** Opening Extracted material block **

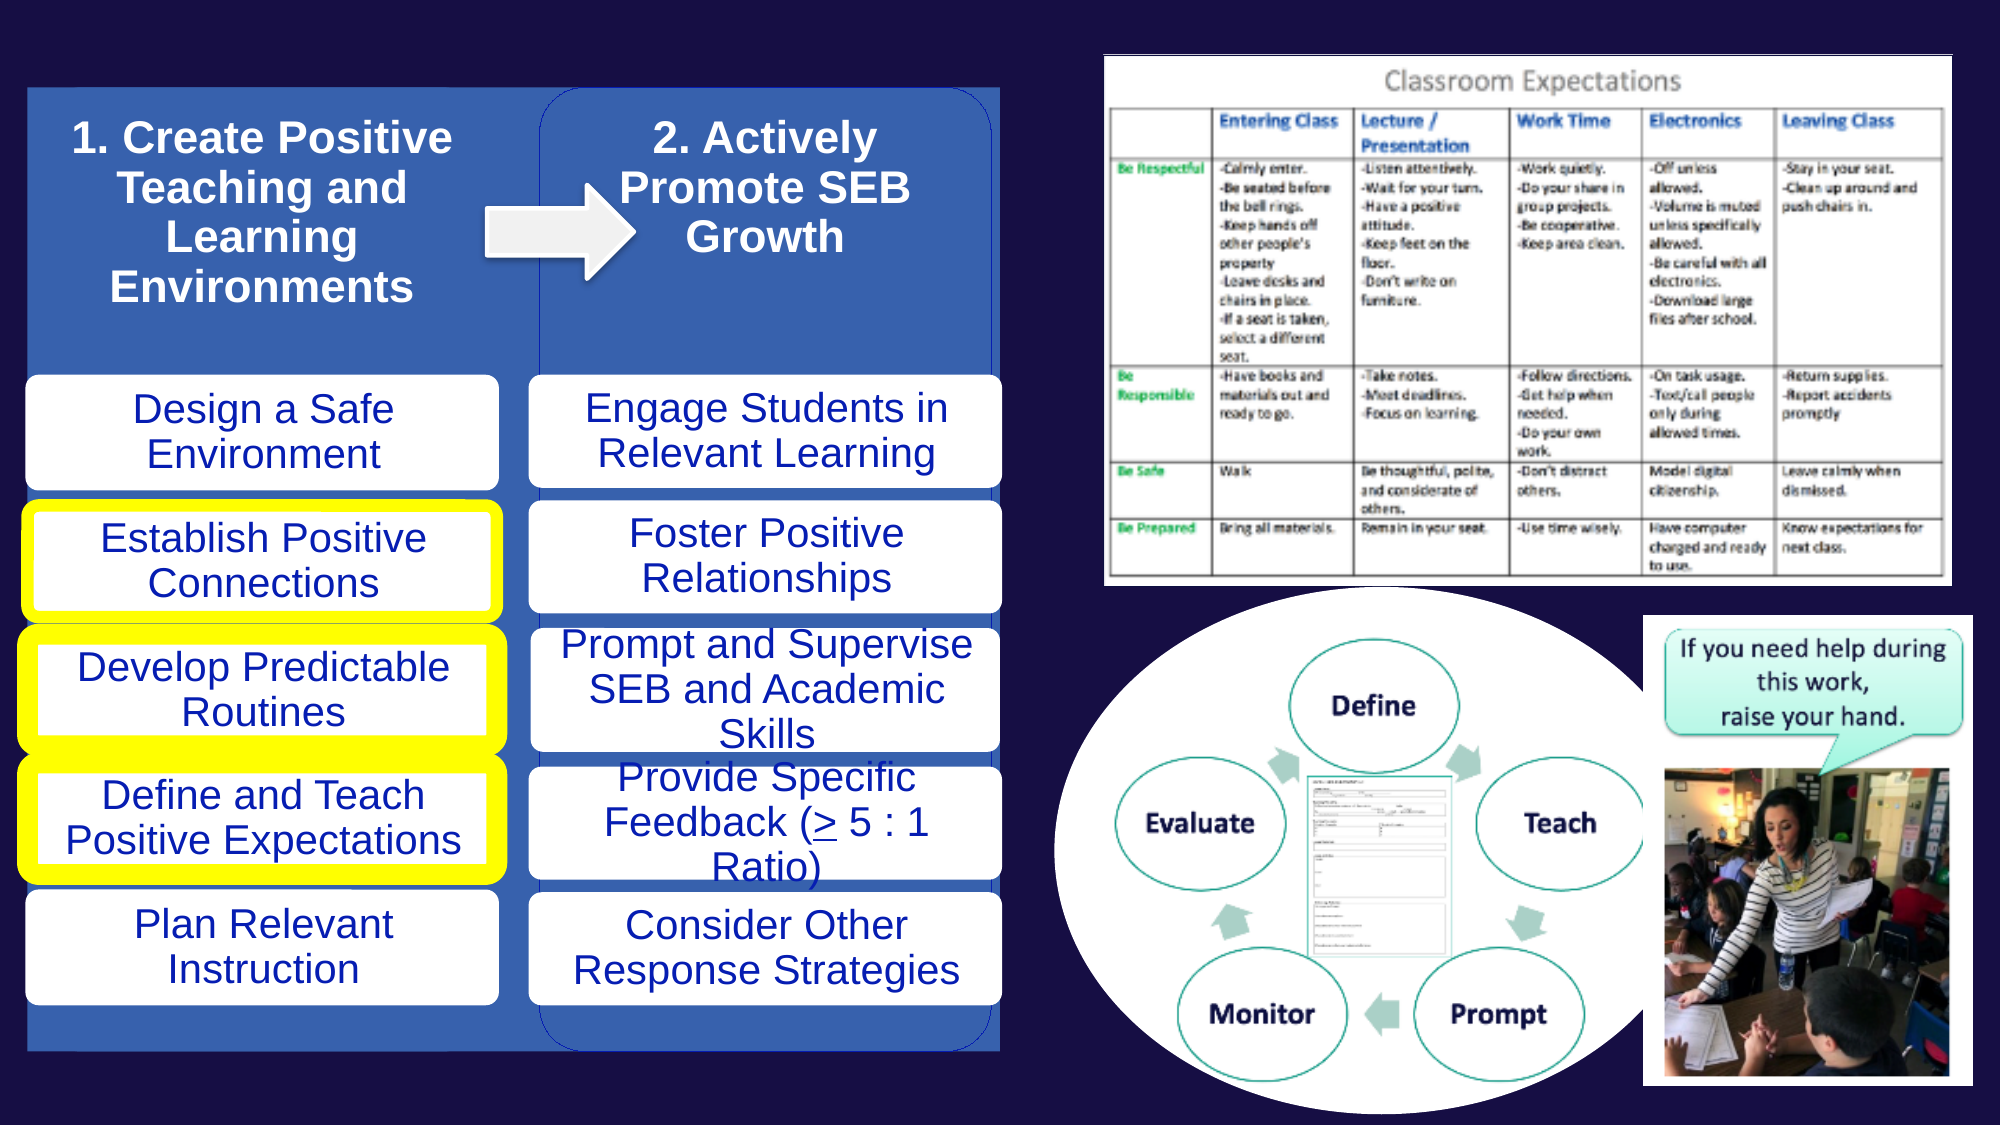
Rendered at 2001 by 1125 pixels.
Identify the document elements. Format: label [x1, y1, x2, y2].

text_box [27, 87, 1001, 1052]
picture [1054, 54, 1973, 1115]
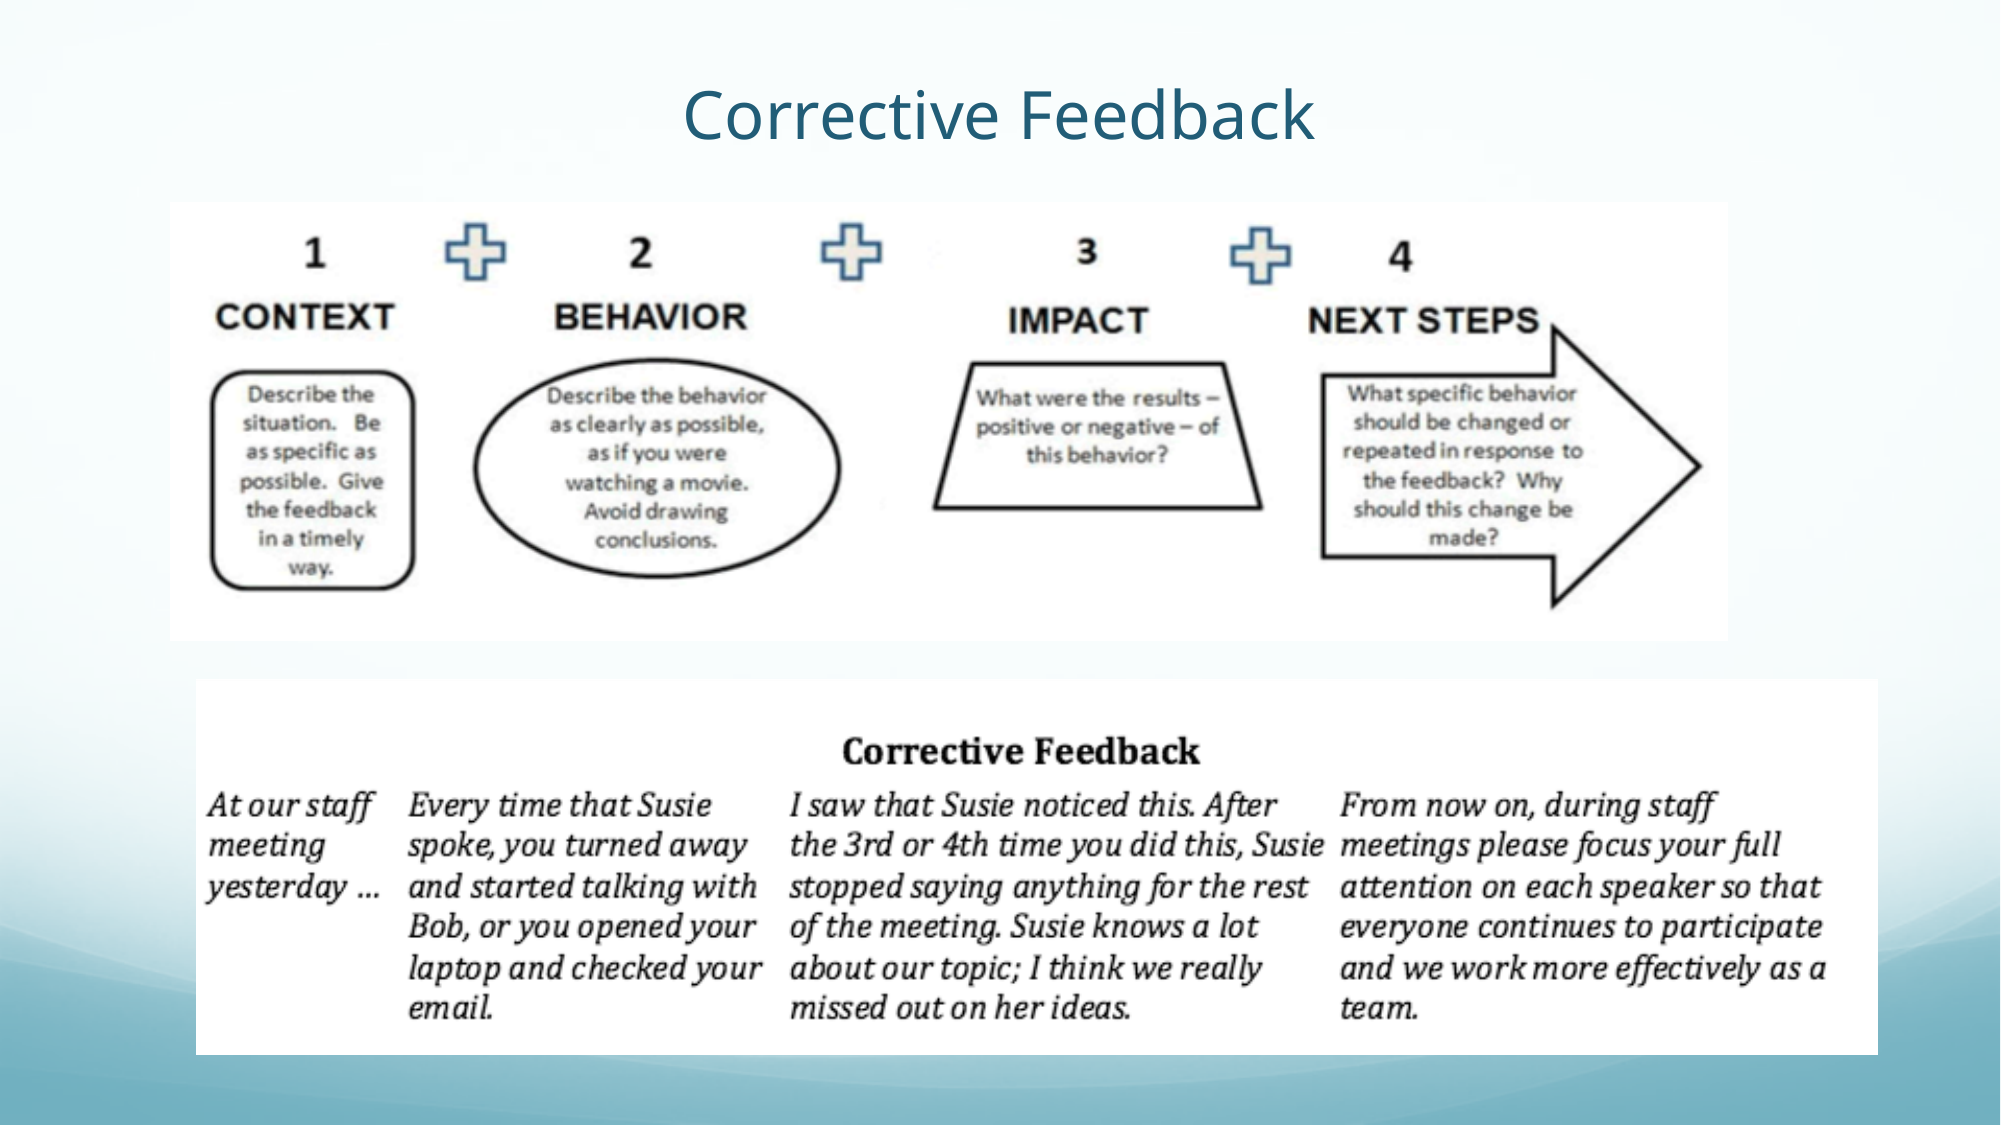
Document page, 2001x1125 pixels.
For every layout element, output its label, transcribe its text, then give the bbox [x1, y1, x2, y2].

picture [195, 679, 1878, 1056]
title Corrective Feedback [137, 59, 1863, 161]
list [169, 201, 1728, 642]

** Closing Extracted material block **

→ Task to carry out
Each line in the listing above that contains "pixels" should be copied.

→ Answer to this exercise
Rendered at 2001 by 1125 pixels.
Document page, 2001x1125 pixels.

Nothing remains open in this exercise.